Rename every "text_box" to "textbox" throughout the records, and reproduce the lines with nothing else changed.

** start **

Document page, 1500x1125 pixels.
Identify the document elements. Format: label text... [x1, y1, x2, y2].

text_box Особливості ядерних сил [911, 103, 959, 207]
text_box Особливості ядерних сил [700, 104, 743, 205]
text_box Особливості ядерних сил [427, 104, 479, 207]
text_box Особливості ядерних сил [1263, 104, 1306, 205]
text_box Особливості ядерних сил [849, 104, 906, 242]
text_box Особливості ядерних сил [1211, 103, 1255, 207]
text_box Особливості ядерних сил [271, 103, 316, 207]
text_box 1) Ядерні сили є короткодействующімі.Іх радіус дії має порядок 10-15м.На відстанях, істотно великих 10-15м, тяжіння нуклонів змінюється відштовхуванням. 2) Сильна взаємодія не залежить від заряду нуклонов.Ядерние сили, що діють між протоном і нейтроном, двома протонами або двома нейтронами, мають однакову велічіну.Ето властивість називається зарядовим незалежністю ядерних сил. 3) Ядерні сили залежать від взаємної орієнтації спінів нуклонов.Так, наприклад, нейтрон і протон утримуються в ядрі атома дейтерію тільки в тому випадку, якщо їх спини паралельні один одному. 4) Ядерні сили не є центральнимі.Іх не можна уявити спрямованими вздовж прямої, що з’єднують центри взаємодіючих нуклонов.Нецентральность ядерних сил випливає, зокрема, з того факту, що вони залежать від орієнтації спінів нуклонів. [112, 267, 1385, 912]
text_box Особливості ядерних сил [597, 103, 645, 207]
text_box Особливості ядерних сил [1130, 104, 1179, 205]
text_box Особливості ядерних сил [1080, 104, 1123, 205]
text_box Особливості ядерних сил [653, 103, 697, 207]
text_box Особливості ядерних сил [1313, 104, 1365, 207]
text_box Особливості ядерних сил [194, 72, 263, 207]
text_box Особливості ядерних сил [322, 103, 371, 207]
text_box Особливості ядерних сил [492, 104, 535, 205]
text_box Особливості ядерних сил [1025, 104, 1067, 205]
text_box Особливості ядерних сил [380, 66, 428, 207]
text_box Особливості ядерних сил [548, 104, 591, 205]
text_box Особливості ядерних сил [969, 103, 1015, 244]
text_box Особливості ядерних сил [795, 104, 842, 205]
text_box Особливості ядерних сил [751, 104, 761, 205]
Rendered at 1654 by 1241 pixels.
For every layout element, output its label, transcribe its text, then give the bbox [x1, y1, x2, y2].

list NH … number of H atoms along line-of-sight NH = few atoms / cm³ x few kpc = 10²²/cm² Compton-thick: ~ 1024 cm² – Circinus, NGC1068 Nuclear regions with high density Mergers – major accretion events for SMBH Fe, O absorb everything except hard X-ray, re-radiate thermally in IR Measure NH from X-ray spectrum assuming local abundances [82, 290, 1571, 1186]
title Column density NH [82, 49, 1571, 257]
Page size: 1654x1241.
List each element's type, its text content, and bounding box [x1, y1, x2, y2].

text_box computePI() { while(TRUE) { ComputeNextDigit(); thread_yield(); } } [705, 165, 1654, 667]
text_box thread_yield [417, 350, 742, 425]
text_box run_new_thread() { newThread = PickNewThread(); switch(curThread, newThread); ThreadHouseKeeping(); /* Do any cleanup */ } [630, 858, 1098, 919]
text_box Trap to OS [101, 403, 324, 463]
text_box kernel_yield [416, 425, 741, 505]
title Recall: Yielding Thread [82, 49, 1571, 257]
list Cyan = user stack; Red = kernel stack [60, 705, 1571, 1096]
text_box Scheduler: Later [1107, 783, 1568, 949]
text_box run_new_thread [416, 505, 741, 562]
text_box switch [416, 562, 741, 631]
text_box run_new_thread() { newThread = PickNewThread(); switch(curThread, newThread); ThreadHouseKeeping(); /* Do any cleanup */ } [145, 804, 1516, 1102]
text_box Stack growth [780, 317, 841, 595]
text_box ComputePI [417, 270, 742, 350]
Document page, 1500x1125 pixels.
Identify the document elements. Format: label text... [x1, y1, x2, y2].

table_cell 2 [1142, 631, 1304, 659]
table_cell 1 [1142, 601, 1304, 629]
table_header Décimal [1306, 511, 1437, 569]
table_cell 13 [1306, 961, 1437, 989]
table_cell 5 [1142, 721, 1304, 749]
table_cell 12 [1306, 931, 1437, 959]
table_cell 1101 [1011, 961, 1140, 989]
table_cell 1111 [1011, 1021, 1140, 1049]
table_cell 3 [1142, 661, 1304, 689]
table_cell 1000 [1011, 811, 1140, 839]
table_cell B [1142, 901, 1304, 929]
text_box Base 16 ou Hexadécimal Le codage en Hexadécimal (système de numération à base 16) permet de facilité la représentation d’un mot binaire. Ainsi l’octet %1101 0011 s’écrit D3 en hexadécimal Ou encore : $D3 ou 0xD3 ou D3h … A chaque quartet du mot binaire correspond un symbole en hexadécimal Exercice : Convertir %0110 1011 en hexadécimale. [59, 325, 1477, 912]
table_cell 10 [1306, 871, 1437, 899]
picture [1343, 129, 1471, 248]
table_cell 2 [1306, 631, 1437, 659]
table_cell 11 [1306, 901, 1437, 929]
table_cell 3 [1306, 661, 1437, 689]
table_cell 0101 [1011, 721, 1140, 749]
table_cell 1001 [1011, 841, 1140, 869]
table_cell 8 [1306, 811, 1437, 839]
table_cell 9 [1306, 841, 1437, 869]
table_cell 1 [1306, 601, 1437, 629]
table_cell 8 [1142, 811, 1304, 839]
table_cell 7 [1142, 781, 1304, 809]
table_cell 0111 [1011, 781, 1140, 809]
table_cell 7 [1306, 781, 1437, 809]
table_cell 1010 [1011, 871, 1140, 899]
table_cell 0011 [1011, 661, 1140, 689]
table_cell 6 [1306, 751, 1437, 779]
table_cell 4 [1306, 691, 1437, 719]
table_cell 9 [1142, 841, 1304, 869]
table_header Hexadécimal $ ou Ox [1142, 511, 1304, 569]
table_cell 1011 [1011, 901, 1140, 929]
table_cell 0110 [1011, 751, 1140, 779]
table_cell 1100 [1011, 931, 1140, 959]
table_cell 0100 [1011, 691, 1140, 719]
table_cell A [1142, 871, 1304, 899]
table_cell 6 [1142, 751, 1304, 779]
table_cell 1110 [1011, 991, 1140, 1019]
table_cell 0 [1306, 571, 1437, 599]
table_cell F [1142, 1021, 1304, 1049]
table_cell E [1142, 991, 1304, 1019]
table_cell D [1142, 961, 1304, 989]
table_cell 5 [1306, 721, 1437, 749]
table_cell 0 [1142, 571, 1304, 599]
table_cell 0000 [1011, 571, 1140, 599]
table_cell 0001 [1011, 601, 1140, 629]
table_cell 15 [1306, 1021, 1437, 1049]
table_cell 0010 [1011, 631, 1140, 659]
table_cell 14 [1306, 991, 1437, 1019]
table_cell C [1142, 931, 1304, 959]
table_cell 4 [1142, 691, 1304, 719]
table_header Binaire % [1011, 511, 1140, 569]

** end **

▸ **Written solution**
Document page, 1500x1125 pixels.
Identify the document elements. Format: label text... [x1, y1, x2, y2].

textbox Особливості ядерних сил [911, 103, 959, 207]
textbox Особливості ядерних сил [700, 104, 743, 205]
textbox Особливості ядерних сил [427, 104, 479, 207]
textbox Особливості ядерних сил [1263, 104, 1306, 205]
textbox Особливості ядерних сил [849, 104, 906, 242]
textbox Особливості ядерних сил [1211, 103, 1255, 207]
textbox Особливості ядерних сил [271, 103, 316, 207]
textbox 1) Ядерні сили є короткодействующімі.Іх радіус дії має порядок 10-15м.На відстанях, істотно великих 10-15м, тяжіння нуклонів змінюється відштовхуванням. 2) Сильна взаємодія не залежить від заряду нуклонов.Ядерние сили, що діють між протоном і нейтроном, двома протонами або двома нейтронами, мають однакову велічіну.Ето властивість називається зарядовим незалежністю ядерних сил. 3) Ядерні сили залежать від взаємної орієнтації спінів нуклонов.Так, наприклад, нейтрон і протон утримуються в ядрі атома дейтерію тільки в тому випадку, якщо їх спини паралельні один одному. 4) Ядерні сили не є центральнимі.Іх не можна уявити спрямованими вздовж прямої, що з’єднують центри взаємодіючих нуклонов.Нецентральность ядерних сил випливає, зокрема, з того факту, що вони залежать від орієнтації спінів нуклонів. [112, 267, 1385, 912]
textbox Особливості ядерних сил [597, 103, 645, 207]
textbox Особливості ядерних сил [1130, 104, 1179, 205]
textbox Особливості ядерних сил [1080, 104, 1123, 205]
textbox Особливості ядерних сил [653, 103, 697, 207]
textbox Особливості ядерних сил [1313, 104, 1365, 207]
textbox Особливості ядерних сил [194, 72, 263, 207]
textbox Особливості ядерних сил [322, 103, 371, 207]
textbox Особливості ядерних сил [492, 104, 535, 205]
textbox Особливості ядерних сил [1025, 104, 1067, 205]
textbox Особливості ядерних сил [380, 66, 428, 207]
textbox Особливості ядерних сил [548, 104, 591, 205]
textbox Особливості ядерних сил [969, 103, 1015, 244]
textbox Особливості ядерних сил [795, 104, 842, 205]
textbox Особливості ядерних сил [751, 104, 761, 205]
Rendered at 1654 by 1241 pixels.
For every layout element, output its label, transcribe its text, then give the bbox [x1, y1, x2, y2].

list NH … number of H atoms along line-of-sight NH = few atoms / cm³ x few kpc = 10²²/cm² Compton-thick: ~ 1024 cm² – Circinus, NGC1068 Nuclear regions with high density Mergers – major accretion events for SMBH Fe, O absorb everything except hard X-ray, re-radiate thermally in IR Measure NH from X-ray spectrum assuming local abundances [82, 290, 1571, 1186]
title Column density NH [82, 49, 1571, 257]
Page size: 1654x1241.
List each element's type, its text content, and bounding box [x1, y1, x2, y2].

textbox computePI() { while(TRUE) { ComputeNextDigit(); thread_yield(); } } [705, 165, 1654, 667]
textbox thread_yield [417, 350, 742, 425]
textbox run_new_thread() { newThread = PickNewThread(); switch(curThread, newThread); ThreadHouseKeeping(); /* Do any cleanup */ } [630, 858, 1098, 919]
textbox Trap to OS [101, 403, 324, 463]
textbox kernel_yield [416, 425, 741, 505]
title Recall: Yielding Thread [82, 49, 1571, 257]
list Cyan = user stack; Red = kernel stack [60, 705, 1571, 1096]
textbox Scheduler: Later [1107, 783, 1568, 949]
textbox run_new_thread [416, 505, 741, 562]
textbox switch [416, 562, 741, 631]
textbox run_new_thread() { newThread = PickNewThread(); switch(curThread, newThread); ThreadHouseKeeping(); /* Do any cleanup */ } [145, 804, 1516, 1102]
textbox Stack growth [780, 317, 841, 595]
textbox ComputePI [417, 270, 742, 350]
Document page, 1500x1125 pixels.
Identify the document elements. Format: label text... [x1, y1, x2, y2].

table_cell 2 [1142, 631, 1304, 659]
table_cell 1 [1142, 601, 1304, 629]
table_header Décimal [1306, 511, 1437, 569]
table_cell 13 [1306, 961, 1437, 989]
table_cell 5 [1142, 721, 1304, 749]
table_cell 12 [1306, 931, 1437, 959]
table_cell 1101 [1011, 961, 1140, 989]
table_cell 1111 [1011, 1021, 1140, 1049]
table_cell 3 [1142, 661, 1304, 689]
table_cell 1000 [1011, 811, 1140, 839]
table_cell B [1142, 901, 1304, 929]
textbox Base 16 ou Hexadécimal Le codage en Hexadécimal (système de numération à base 16) permet de facilité la représentation d’un mot binaire. Ainsi l’octet %1101 0011 s’écrit D3 en hexadécimal Ou encore : $D3 ou 0xD3 ou D3h … A chaque quartet du mot binaire correspond un symbole en hexadécimal Exercice : Convertir %0110 1011 en hexadécimale. [59, 325, 1477, 912]
table_cell 10 [1306, 871, 1437, 899]
picture [1343, 129, 1471, 248]
table_cell 2 [1306, 631, 1437, 659]
table_cell 11 [1306, 901, 1437, 929]
table_cell 3 [1306, 661, 1437, 689]
table_cell 0101 [1011, 721, 1140, 749]
table_cell 1001 [1011, 841, 1140, 869]
table_cell 8 [1306, 811, 1437, 839]
table_cell 9 [1306, 841, 1437, 869]
table_cell 1 [1306, 601, 1437, 629]
table_cell 8 [1142, 811, 1304, 839]
table_cell 7 [1142, 781, 1304, 809]
table_cell 0111 [1011, 781, 1140, 809]
table_cell 7 [1306, 781, 1437, 809]
table_cell 1010 [1011, 871, 1140, 899]
table_cell 0011 [1011, 661, 1140, 689]
table_cell 6 [1306, 751, 1437, 779]
table_cell 4 [1306, 691, 1437, 719]
table_cell 9 [1142, 841, 1304, 869]
table_header Hexadécimal $ ou Ox [1142, 511, 1304, 569]
table_cell 1011 [1011, 901, 1140, 929]
table_cell 0110 [1011, 751, 1140, 779]
table_cell 1100 [1011, 931, 1140, 959]
table_cell 0100 [1011, 691, 1140, 719]
table_cell A [1142, 871, 1304, 899]
table_cell 6 [1142, 751, 1304, 779]
table_cell 1110 [1011, 991, 1140, 1019]
table_cell 0 [1306, 571, 1437, 599]
table_cell F [1142, 1021, 1304, 1049]
table_cell E [1142, 991, 1304, 1019]
table_cell D [1142, 961, 1304, 989]
table_cell 5 [1306, 721, 1437, 749]
table_cell 0 [1142, 571, 1304, 599]
table_cell 0000 [1011, 571, 1140, 599]
table_cell 0001 [1011, 601, 1140, 629]
table_cell 15 [1306, 1021, 1437, 1049]
table_cell 0010 [1011, 631, 1140, 659]
table_cell 14 [1306, 991, 1437, 1019]
table_cell C [1142, 931, 1304, 959]
table_cell 4 [1142, 691, 1304, 719]
table_header Binaire % [1011, 511, 1140, 569]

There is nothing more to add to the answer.